# EXERCISE:
Please restate the data that follows word for word, with the pictures left out.

[Records from a collection]
------------------------------------------------

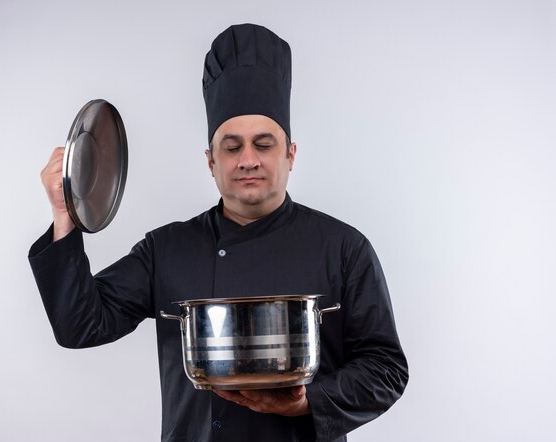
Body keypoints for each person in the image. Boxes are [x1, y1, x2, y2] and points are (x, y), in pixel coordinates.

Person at [29, 23, 408, 441]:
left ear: (291, 155)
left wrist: (308, 401)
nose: (247, 160)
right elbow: (79, 326)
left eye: (263, 144)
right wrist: (65, 213)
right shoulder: (166, 249)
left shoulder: (343, 248)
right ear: (211, 160)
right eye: (231, 147)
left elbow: (386, 369)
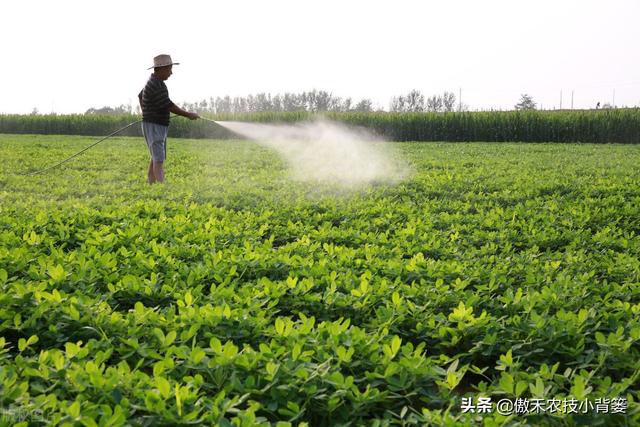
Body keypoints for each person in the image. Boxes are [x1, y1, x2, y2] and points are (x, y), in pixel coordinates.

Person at [138, 54, 199, 184]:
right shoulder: (155, 84)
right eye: (169, 69)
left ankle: (151, 185)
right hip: (154, 125)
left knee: (155, 157)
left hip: (155, 124)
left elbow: (140, 95)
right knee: (158, 160)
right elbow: (169, 105)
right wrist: (188, 114)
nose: (171, 73)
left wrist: (146, 113)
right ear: (161, 69)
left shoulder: (154, 81)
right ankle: (162, 189)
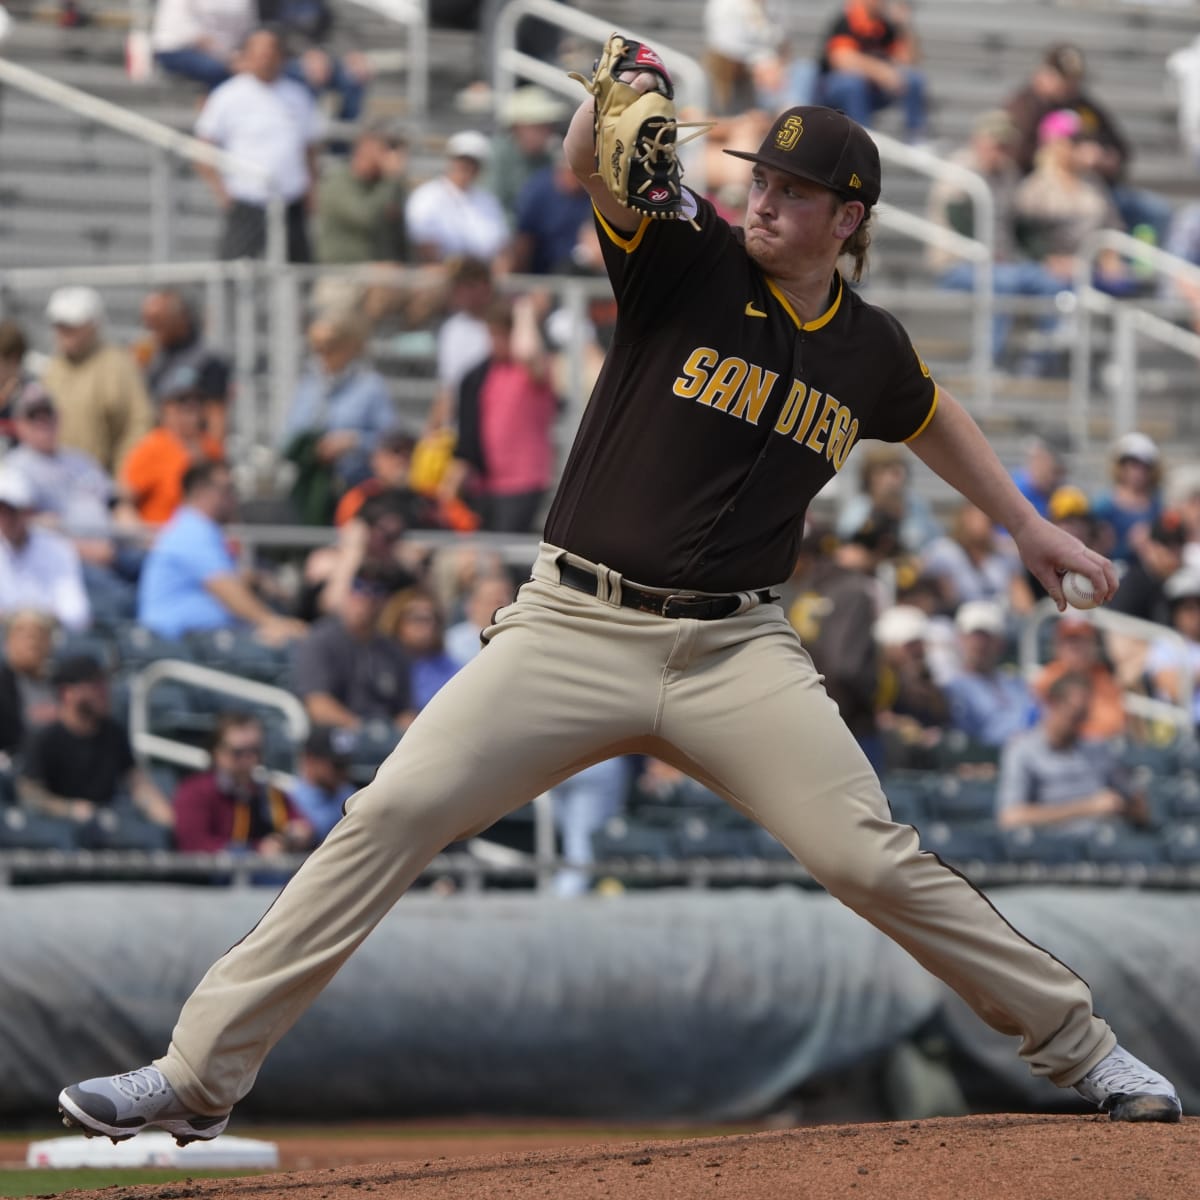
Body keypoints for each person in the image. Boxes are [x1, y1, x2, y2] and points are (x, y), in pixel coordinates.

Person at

------------------------------------------------

# TASK RESPONSE:
Body keypoints for each person in the image. Boxes are [x1, y1, x2, y2] and points are (x, y), in pixel coordinates.

Person at [29, 23, 408, 441]:
left ear: (291, 155)
left wrist: (308, 401)
nose: (247, 160)
right elbow: (79, 326)
left eye: (263, 144)
right wrist: (65, 213)
right shoulder: (166, 249)
left shoulder: (343, 248)
right ear: (211, 160)
right eye: (231, 147)
left elbow: (386, 369)
Body keypoints for each person in the image. Boxes are [x1, y1, x2, y2] and points are (x, y), in pixel coordinates.

Person at [138, 54, 199, 184]:
right shoulder: (155, 84)
right eye: (169, 69)
left ankle: (151, 185)
right hip: (154, 125)
left knee: (155, 157)
left hip: (155, 124)
left elbow: (140, 95)
right knee: (158, 160)
right elbow: (169, 105)
right wrist: (188, 114)
nose: (171, 73)
left wrist: (146, 113)
right ear: (161, 69)
left shoulder: (154, 81)
right ankle: (162, 189)
Body keypoints for each person in the image. Boxes are [x1, y1, x2, y2] and points are (x, y), in pixel coordinates.

Person at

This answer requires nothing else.